Nothing in the records may be left out; restate them word for word.

Saved data entries
Segment Open
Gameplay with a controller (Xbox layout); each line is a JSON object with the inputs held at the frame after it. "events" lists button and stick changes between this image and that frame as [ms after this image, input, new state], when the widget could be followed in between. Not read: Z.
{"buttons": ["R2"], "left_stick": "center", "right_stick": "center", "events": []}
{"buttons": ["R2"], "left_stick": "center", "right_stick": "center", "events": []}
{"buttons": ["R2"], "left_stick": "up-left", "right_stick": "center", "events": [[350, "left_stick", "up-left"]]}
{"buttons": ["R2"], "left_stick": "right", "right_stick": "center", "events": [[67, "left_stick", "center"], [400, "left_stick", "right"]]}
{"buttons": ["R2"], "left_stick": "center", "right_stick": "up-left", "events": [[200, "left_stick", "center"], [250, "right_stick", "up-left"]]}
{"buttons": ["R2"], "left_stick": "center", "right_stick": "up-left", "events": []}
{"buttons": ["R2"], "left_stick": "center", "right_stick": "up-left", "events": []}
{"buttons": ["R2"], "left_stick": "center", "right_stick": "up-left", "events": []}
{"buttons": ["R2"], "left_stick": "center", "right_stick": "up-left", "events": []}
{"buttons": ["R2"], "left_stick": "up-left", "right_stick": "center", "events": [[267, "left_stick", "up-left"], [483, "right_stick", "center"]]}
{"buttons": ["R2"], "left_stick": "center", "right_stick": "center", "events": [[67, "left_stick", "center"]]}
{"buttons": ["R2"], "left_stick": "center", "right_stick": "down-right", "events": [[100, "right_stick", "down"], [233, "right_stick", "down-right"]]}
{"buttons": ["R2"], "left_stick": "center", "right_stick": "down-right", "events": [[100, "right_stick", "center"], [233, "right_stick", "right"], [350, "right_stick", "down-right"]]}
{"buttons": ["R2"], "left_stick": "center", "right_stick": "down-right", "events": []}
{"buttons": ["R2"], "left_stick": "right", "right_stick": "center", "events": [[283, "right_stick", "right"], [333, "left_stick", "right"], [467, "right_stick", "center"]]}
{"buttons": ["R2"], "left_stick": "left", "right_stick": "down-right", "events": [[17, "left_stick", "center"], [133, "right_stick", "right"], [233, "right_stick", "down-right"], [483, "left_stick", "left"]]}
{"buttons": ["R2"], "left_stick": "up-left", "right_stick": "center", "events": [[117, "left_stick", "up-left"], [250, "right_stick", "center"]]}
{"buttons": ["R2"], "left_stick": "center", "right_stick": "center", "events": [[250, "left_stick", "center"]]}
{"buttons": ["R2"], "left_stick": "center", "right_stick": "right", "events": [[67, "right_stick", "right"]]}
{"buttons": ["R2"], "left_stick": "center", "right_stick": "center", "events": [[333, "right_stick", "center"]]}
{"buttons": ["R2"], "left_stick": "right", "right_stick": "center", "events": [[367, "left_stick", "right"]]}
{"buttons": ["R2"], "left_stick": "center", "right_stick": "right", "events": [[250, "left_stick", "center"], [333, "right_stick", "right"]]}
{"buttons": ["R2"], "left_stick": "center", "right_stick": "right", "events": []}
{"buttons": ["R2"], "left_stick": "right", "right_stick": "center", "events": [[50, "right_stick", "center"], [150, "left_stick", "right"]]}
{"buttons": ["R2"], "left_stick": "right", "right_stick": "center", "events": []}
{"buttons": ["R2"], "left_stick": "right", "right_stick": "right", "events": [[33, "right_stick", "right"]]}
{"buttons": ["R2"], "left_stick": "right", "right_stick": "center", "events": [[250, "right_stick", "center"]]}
Segment Closed
- _SOLUTION_:
Gameplay with a controller (Xbox layout); each line is a JSON object with the inputs held at the frame after it. "events" lists button and stick changes between this image and that frame as [ms after this image, input, new state], when the widget could be followed in between. Not read: Z.
{"buttons": ["R2"], "left_stick": "center", "right_stick": "center", "events": []}
{"buttons": ["R2"], "left_stick": "center", "right_stick": "center", "events": []}
{"buttons": ["R2"], "left_stick": "up-left", "right_stick": "center", "events": [[350, "left_stick", "up-left"]]}
{"buttons": ["R2"], "left_stick": "right", "right_stick": "center", "events": [[67, "left_stick", "center"], [400, "left_stick", "right"]]}
{"buttons": ["R2"], "left_stick": "center", "right_stick": "up-left", "events": [[200, "left_stick", "center"], [250, "right_stick", "up-left"]]}
{"buttons": ["R2"], "left_stick": "center", "right_stick": "up-left", "events": []}
{"buttons": ["R2"], "left_stick": "center", "right_stick": "up-left", "events": []}
{"buttons": ["R2"], "left_stick": "center", "right_stick": "up-left", "events": []}
{"buttons": ["R2"], "left_stick": "center", "right_stick": "up-left", "events": []}
{"buttons": ["R2"], "left_stick": "up-left", "right_stick": "center", "events": [[267, "left_stick", "up-left"], [483, "right_stick", "center"]]}
{"buttons": ["R2"], "left_stick": "center", "right_stick": "center", "events": [[67, "left_stick", "center"]]}
{"buttons": ["R2"], "left_stick": "center", "right_stick": "down-right", "events": [[100, "right_stick", "down"], [233, "right_stick", "down-right"]]}
{"buttons": ["R2"], "left_stick": "center", "right_stick": "down-right", "events": [[100, "right_stick", "center"], [233, "right_stick", "right"], [350, "right_stick", "down-right"]]}
{"buttons": ["R2"], "left_stick": "center", "right_stick": "down-right", "events": []}
{"buttons": ["R2"], "left_stick": "right", "right_stick": "center", "events": [[283, "right_stick", "right"], [333, "left_stick", "right"], [467, "right_stick", "center"]]}
{"buttons": ["R2"], "left_stick": "left", "right_stick": "down-right", "events": [[17, "left_stick", "center"], [133, "right_stick", "right"], [233, "right_stick", "down-right"], [483, "left_stick", "left"]]}
{"buttons": ["R2"], "left_stick": "up-left", "right_stick": "center", "events": [[117, "left_stick", "up-left"], [250, "right_stick", "center"]]}
{"buttons": ["R2"], "left_stick": "center", "right_stick": "center", "events": [[250, "left_stick", "center"]]}
{"buttons": ["R2"], "left_stick": "center", "right_stick": "right", "events": [[67, "right_stick", "right"]]}
{"buttons": ["R2"], "left_stick": "center", "right_stick": "center", "events": [[333, "right_stick", "center"]]}
{"buttons": ["R2"], "left_stick": "right", "right_stick": "center", "events": [[367, "left_stick", "right"]]}
{"buttons": ["R2"], "left_stick": "center", "right_stick": "right", "events": [[250, "left_stick", "center"], [333, "right_stick", "right"]]}
{"buttons": ["R2"], "left_stick": "center", "right_stick": "right", "events": []}
{"buttons": ["R2"], "left_stick": "right", "right_stick": "center", "events": [[50, "right_stick", "center"], [150, "left_stick", "right"]]}
{"buttons": ["R2"], "left_stick": "right", "right_stick": "center", "events": []}
{"buttons": ["R2"], "left_stick": "right", "right_stick": "right", "events": [[33, "right_stick", "right"]]}
{"buttons": ["R2"], "left_stick": "right", "right_stick": "center", "events": [[250, "right_stick", "center"]]}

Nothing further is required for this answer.